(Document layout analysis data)
::::::::::
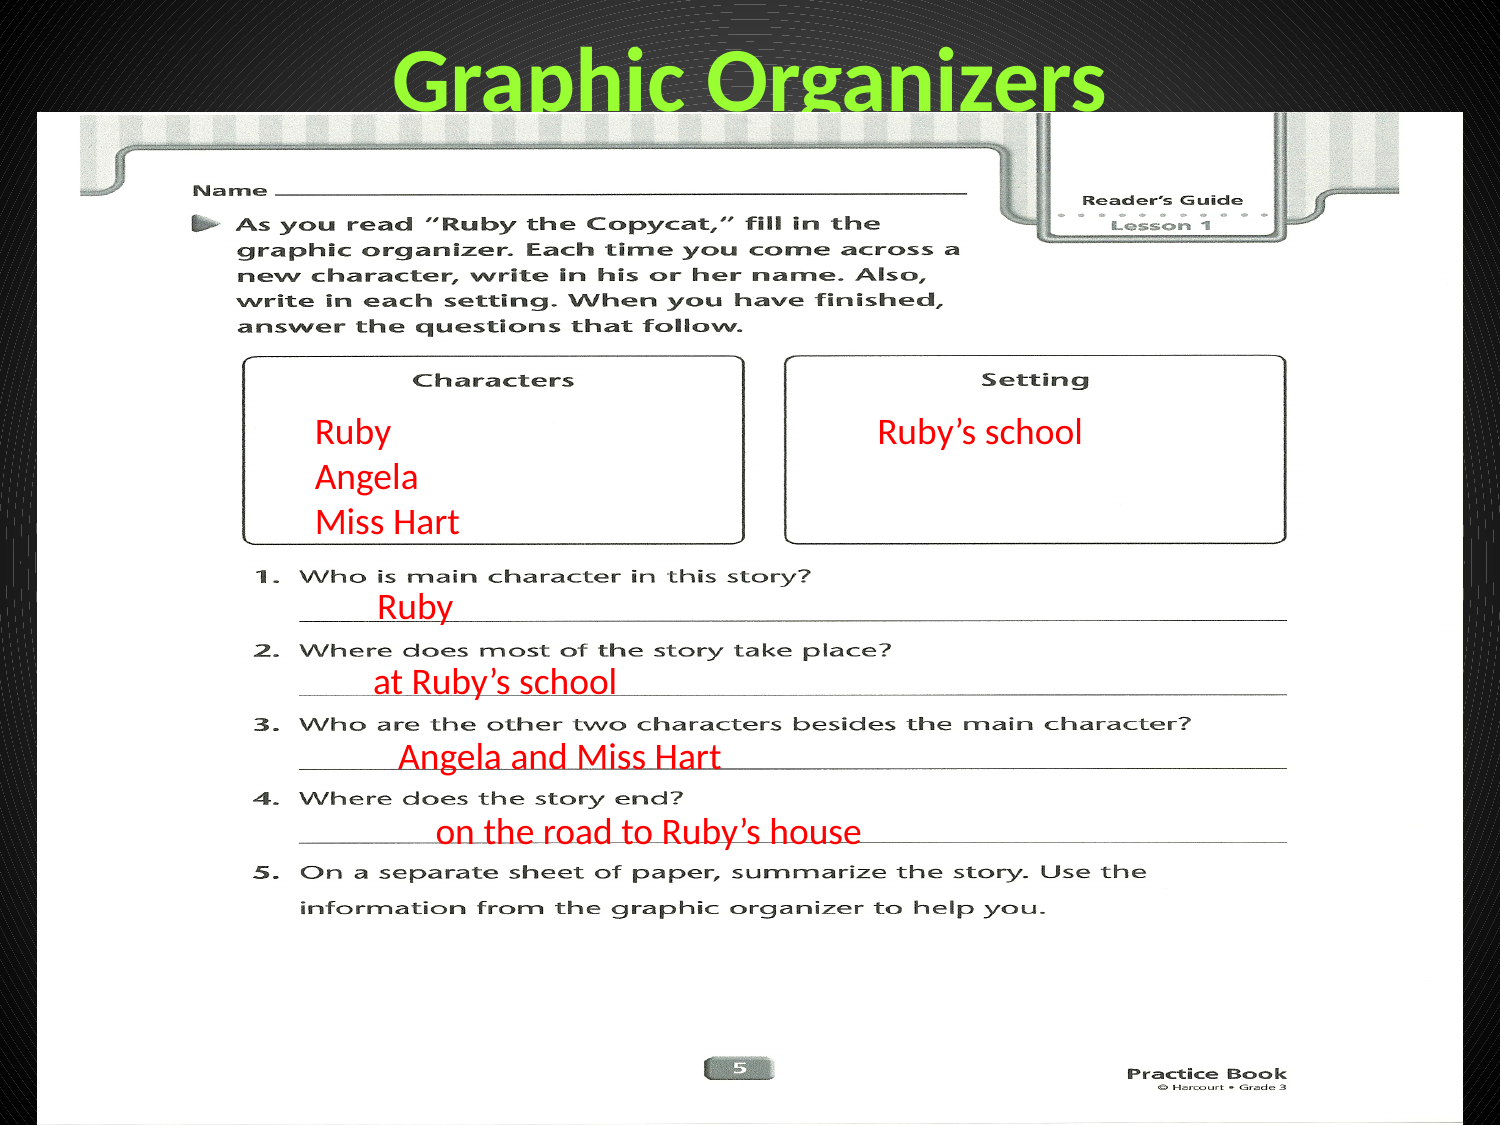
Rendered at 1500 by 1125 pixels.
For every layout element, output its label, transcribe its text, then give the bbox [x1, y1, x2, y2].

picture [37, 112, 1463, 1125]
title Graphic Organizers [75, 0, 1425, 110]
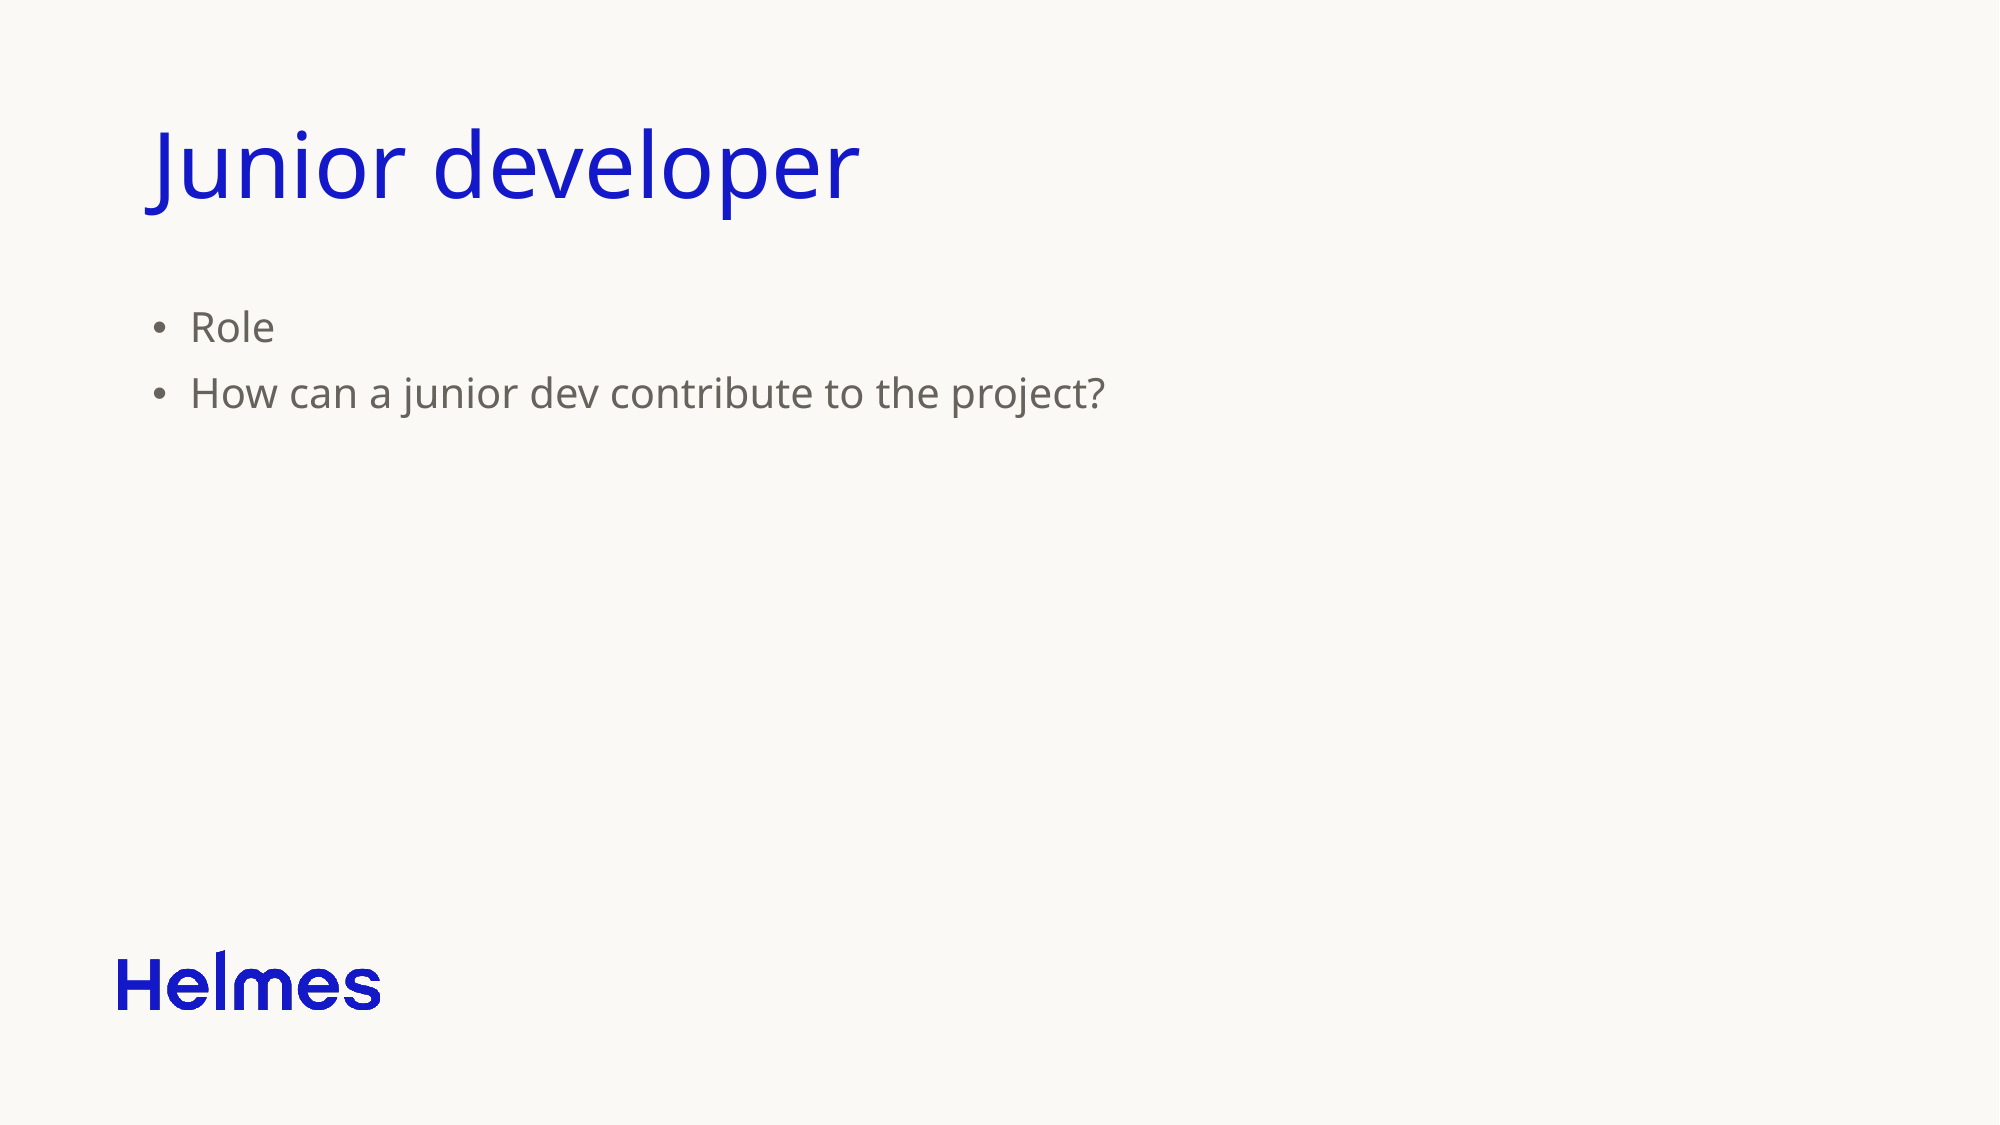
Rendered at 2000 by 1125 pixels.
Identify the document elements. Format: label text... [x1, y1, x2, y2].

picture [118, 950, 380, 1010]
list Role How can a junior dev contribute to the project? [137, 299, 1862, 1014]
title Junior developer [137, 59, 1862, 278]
::::::::::
Please return exactly the lines from the one containing "Rendered at 2000 by 1125 pixels." through the end of the entries above, adding no other line.

Rendered at 2000 by 1125 pixels.
Identify the document elements. Format: label text... [x1, y1, x2, y2].

picture [118, 950, 380, 1010]
list Role How can a junior dev contribute to the project? [137, 299, 1862, 1014]
title Junior developer [137, 59, 1862, 278]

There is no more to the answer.